Disputes between landlords and tenants over property damage are on the rise, with the Tenancy Deposit Service (TDS) reporting that damage now accounts for 52% of all disagreements. So when is property damage really just fair wear and tear?
Imfuna Let claims that there is still much confusion between landlords and tenants over what constitutes acceptable damage, or fair wear and tear.
It is commonly believed in the lettings industry that a tenant cannot be held responsible for fair wear and tear at the end of a tenancy. This means that the tenant is not accountable for any damage incurred through the reasonable use of the property and the ordinary operation of natural forces.
However, the founder and CEO of Imfuna Let, Jax Kneppers, states that many letting agents and landlords still have unrealistic expectations on the deductions that can and cannot be made from tenant deposits.
He says: “Fair wear and tear is the most misunderstood area of the rental process. Landlords and letting agents may hold the view that a tenant is responsible for repainting the whole property at the end of their tenancy, but the law may not agree.
“A tenant, on the other hand, may believe that all the marks, pinholes and damage to the interior walls at the time of check-out will be covered by normal wear and tear. The same viewpoint is often applied when assessing damage and wear to the contents of the property and its fixtures and fittings.
“Landlords and agents have to make decisions regarding damage and normal fair wear and tear every time a tenant checks out of a property. They must have a clear idea about wear and tear and be able to justify their recommendations.”
He explains: “There are two key things to remember with wear and tear. Firstly, the tenant has a duty of care to return a property in the same condition at the end of the tenancy as it was found at the start and as listed on the initial inventory report – with allowance for fair wear and tear. Secondly, the law does not allow for betterment or new-for-old when assessing the action needed to be taken after a check-out inspection. If an item was old at check-in and after a two-year tenancy there is some additional damage, the law will not allow a landlord to simply replace this item with a new one. Instead, some sort of compensation is allowable towards future replacement.”

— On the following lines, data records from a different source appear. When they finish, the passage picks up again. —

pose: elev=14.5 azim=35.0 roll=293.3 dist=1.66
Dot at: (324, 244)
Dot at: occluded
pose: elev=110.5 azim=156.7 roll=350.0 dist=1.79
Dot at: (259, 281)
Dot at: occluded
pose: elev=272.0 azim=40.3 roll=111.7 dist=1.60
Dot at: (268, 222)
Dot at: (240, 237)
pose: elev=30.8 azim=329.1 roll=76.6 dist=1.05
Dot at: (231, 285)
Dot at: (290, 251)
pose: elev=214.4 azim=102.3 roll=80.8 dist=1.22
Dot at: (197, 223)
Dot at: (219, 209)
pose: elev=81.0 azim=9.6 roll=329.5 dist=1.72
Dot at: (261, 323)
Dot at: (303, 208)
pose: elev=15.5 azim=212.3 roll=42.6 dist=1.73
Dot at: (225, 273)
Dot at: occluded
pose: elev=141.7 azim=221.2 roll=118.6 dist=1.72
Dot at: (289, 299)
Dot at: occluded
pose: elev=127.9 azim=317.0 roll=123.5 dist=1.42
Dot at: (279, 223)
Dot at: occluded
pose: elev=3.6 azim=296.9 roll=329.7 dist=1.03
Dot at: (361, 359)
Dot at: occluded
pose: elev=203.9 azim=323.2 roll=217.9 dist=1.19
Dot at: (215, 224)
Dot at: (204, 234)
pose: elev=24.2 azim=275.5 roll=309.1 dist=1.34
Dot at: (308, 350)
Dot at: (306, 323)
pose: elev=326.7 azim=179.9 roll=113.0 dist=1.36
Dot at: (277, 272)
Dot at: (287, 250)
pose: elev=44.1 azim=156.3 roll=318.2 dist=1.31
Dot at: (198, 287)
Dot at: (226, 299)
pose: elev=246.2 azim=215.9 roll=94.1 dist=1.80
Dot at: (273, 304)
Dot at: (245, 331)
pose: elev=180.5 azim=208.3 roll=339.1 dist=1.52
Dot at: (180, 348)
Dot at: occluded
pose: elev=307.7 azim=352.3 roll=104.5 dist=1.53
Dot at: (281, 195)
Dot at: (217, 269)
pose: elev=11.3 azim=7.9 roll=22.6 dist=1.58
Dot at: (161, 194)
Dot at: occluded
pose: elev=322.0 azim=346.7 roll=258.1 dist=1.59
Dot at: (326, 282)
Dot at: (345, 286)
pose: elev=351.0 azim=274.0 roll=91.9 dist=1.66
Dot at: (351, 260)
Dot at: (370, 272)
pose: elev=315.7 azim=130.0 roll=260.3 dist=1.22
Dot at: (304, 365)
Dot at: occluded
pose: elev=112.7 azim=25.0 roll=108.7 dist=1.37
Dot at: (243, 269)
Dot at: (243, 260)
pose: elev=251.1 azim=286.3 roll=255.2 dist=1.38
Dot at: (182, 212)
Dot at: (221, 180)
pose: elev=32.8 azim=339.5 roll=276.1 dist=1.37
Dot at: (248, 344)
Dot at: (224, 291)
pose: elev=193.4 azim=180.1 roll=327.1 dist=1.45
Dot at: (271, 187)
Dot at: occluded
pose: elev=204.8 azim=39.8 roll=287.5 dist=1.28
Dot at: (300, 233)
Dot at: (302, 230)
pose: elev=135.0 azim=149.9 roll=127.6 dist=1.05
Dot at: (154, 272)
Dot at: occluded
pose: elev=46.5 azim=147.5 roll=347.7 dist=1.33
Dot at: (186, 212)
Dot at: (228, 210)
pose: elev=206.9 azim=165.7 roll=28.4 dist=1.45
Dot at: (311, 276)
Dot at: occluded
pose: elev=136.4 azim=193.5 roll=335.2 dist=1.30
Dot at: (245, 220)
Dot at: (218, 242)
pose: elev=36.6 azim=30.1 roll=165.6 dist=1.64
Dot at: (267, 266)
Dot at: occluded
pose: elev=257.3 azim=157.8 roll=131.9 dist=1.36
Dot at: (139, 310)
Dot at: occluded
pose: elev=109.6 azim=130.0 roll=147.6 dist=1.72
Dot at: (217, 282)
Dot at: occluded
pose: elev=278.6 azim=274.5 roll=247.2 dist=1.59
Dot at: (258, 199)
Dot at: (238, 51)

The Director of Balgores Property Group, Howard Lester, also comments: “Scuff marks that are generally below waist height in areas such as the hallway, stairs and high traffic areas would be considered wear and tear. Above this height in any area should be viewed as damage. Wear and tear does not allow for properties to be left dirty.
“Where damage occurs, landlords are entitled to receive compensation for the loss they suffer. Simply put, all items have a life expectancy and the amount of compensation will depend on the age of the item. This is the general rule of thumb and relies heavily on the quality of the inventory and check-out.”
He continues: “Landlords and agents should always encourage tenants to be present at any check-out inspection, and they should be made aware of all the issues that are raised in a check-out report. This includes cleaning, damage to items listed on the inventory and additional gardening or missing items. This discussion will inevitably include the subject of fair wear and tear.
“In the event of a dispute, the evidence is sent to a third party adjudicator, who will only look at paper evidence and make their decision based on what has been provided. In short, having no or poor inventory and check-out will normally lead to little or no compensation.”
Balgores Property Group has put together some advice for landlords to help avoid deposit disputes:
- Compile a detailed inventory – Always prepare a thorough inventory at the start of each tenancy. This will be used as a guide at the end of the tenancy.
- Conduct a final check-out, preferably with the tenant present – Offer your tenants the option to be present at the check-out inspection. The check-out report should be thorough and sufficiently detail any discrepancies or differences against the inventory. Additionally, take photographs where appropriate. The tenant should be asked to sign the report if they agree with it.
- Communicate with your tenants – All communications with the tenant should be prompt, regular and fair at the end of the tenancy. Remember to keep written copies of all communication.
- Keep all instructions from contractors – If your property requires work, keep all instructions from contractors along with their quotes/invoices. A detailed breakdown of the work that is required will help adjudicators assess and understand what portion of the work and costs can lawfully be allocated to the tenants.
- Forward the deposit onto the tenants as soon as possible – Once any proposed deductions have been formally raised with the tenant, forward on the undisputed amount to the relevant parties as soon as practically possibly.
- Return the deposit if there are no disputes – In cases where no disputes are raised, return the full deposit to the tenant within ten working days of the final check-out being completed.